Death Wish (1974)
Succeeded by: Death Wish II (1982)
The quintessential vigilante movie was more or less born out of necessity – when Brian Garfield's novel came out in 1972 and this subsequent adaptation appeared in 1974, New York City had just seen a spike in crime which made it one of the most dangerous cities in the United States. And with the majority of the film shot on location in NYC, Death Wish comes off as having an instant proximity to the material it presents. The violence brought upon Paul Kersey's family is provoking, ugly and finite. Director Michael Winner shoots it with no regard for our sensitivity or the actors' vanity.
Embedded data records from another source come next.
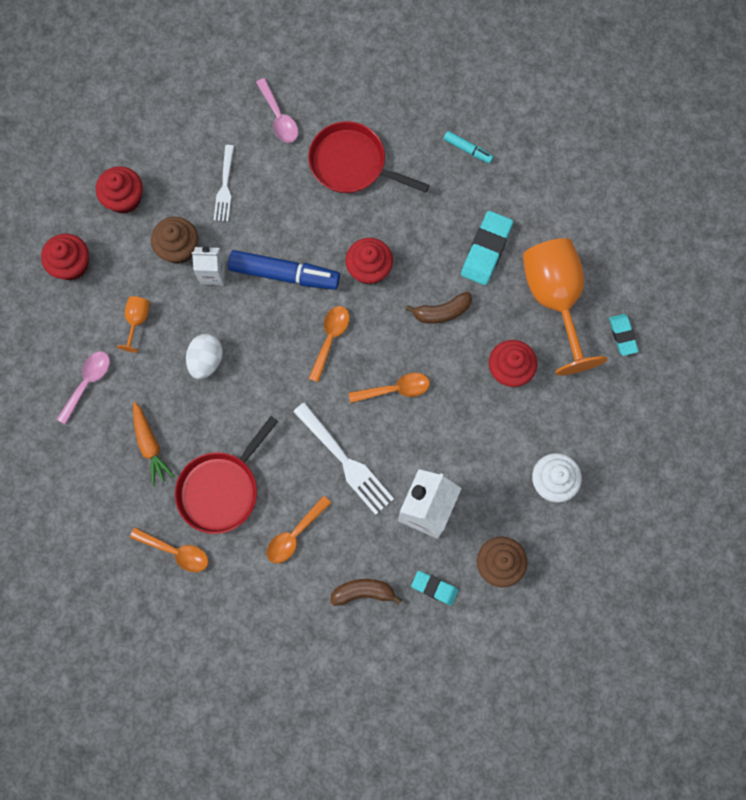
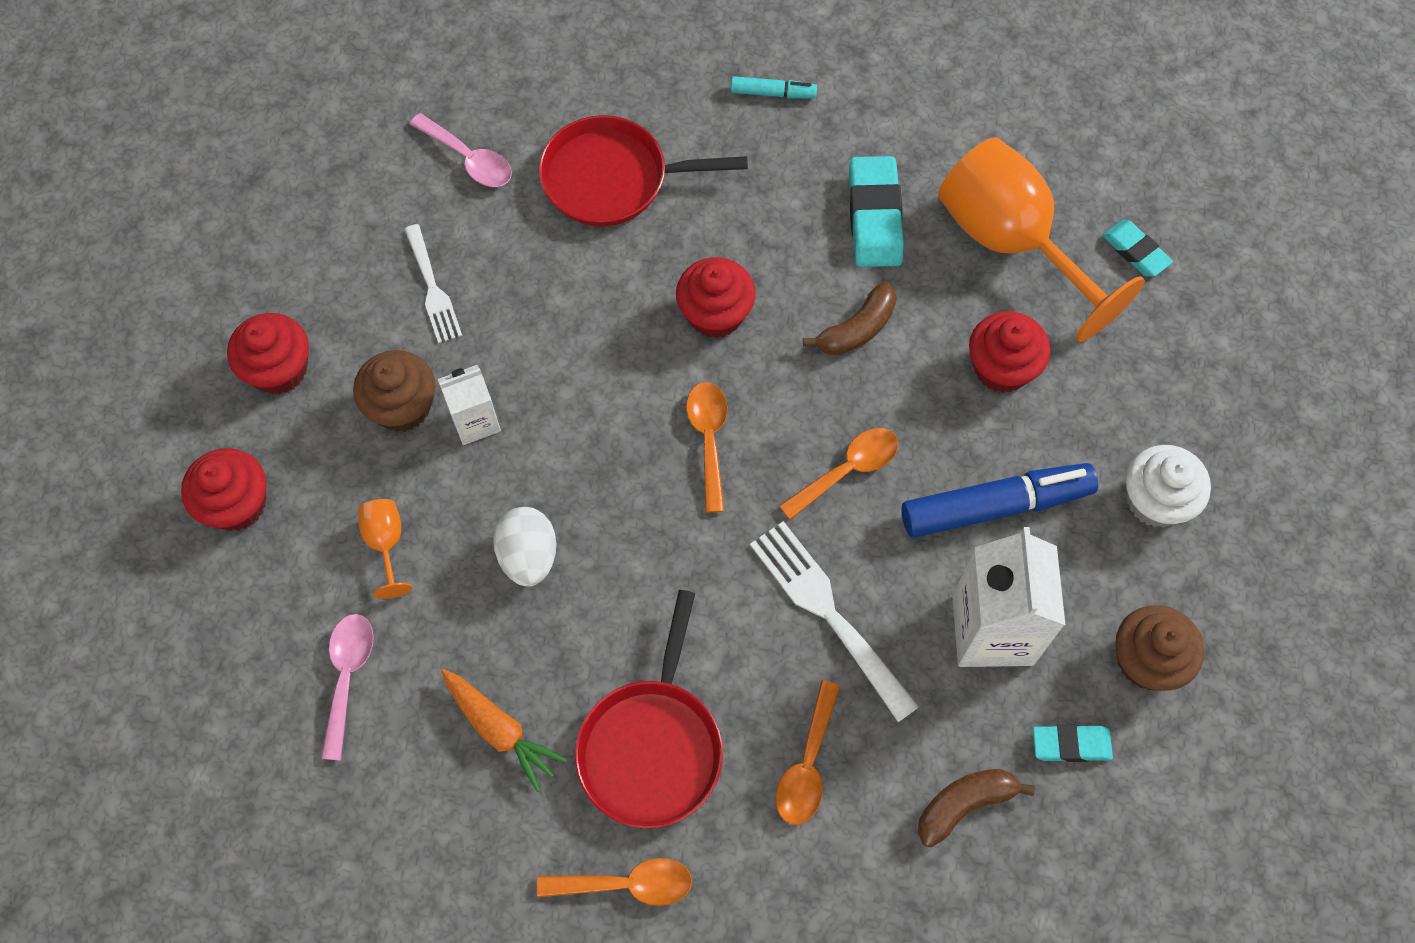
camera: 25 degrees left, 10 degrees down
(284, 274) = (589, 375): blue marker -> blue marker (995, 506)
(345, 461) = (828, 613): white fork -> white fork turned 150 degrees counterclockwise

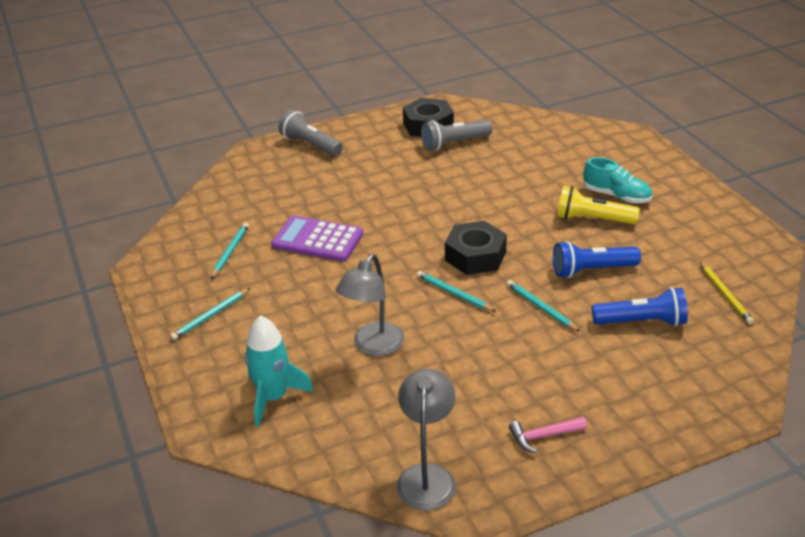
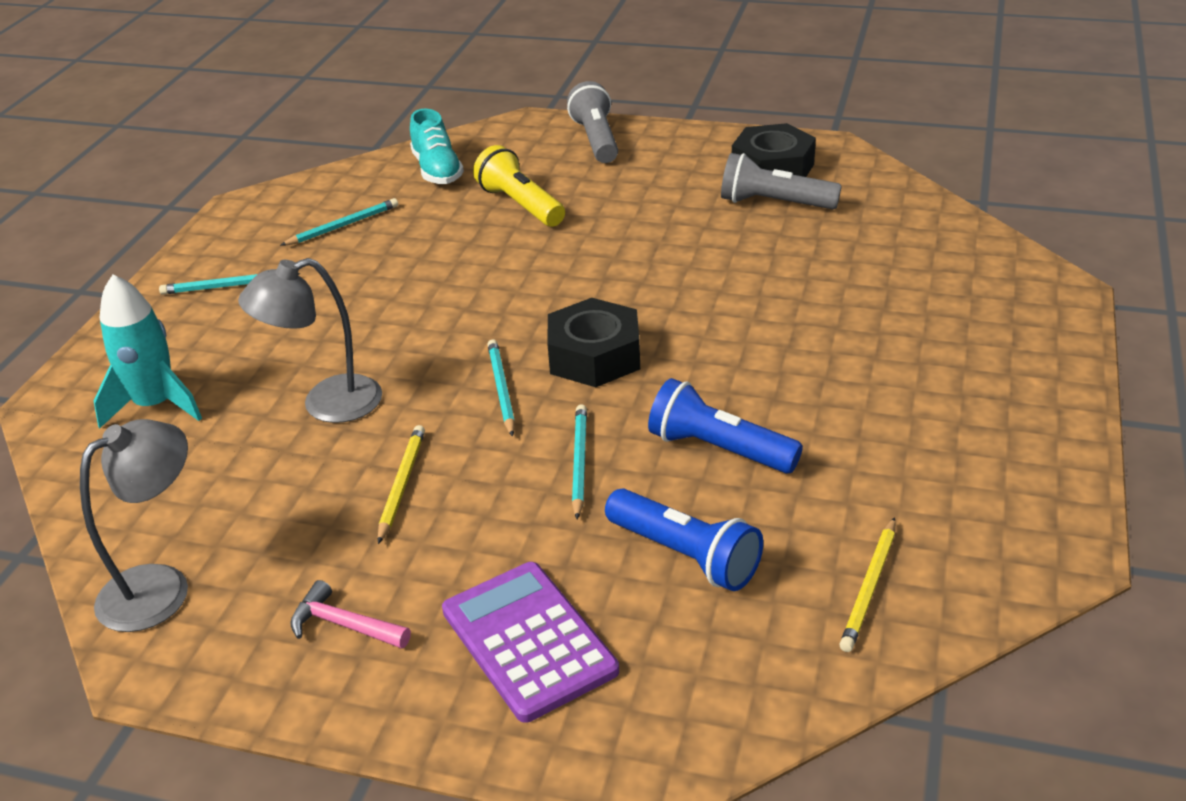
camera: 40 degrees right, 0 degrees up
(317, 240) = (446, 253): purple calculator -> purple calculator (529, 641)
(473, 362) = (401, 484): none -> yellow pencil
(592, 219) = (821, 381): yellow flashlight -> yellow flashlight (520, 205)
(616, 196) = (906, 366): turquoise shoe -> turquoise shoe (437, 170)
It's the sort of grittiness that can bring out the vigilante in even the most desensitized viewer. The movie then takes its time building Kersey's psychological profile, with agreeable pacing, a chic jazzy score by Herbie Hancock, and a riveting depiction of Kersey's transformation from a bleeding-heart liberal to a ruthless right-wing vigilante. So painstaking and well-measured is this build-up that when his killing spree begins, you itch for it and welcome his release. Bronson's meek appearance and calm demeanour makes his smouldering anger more real in a way. And the film's crisp cinematography and attention to detail, sometimes morbidly humorous detail, adds to its lasting appeal. So does Jeff Goldblum's scene-stealing debut appearance. Followed by no less than four sequels, all vastly inferior to the original.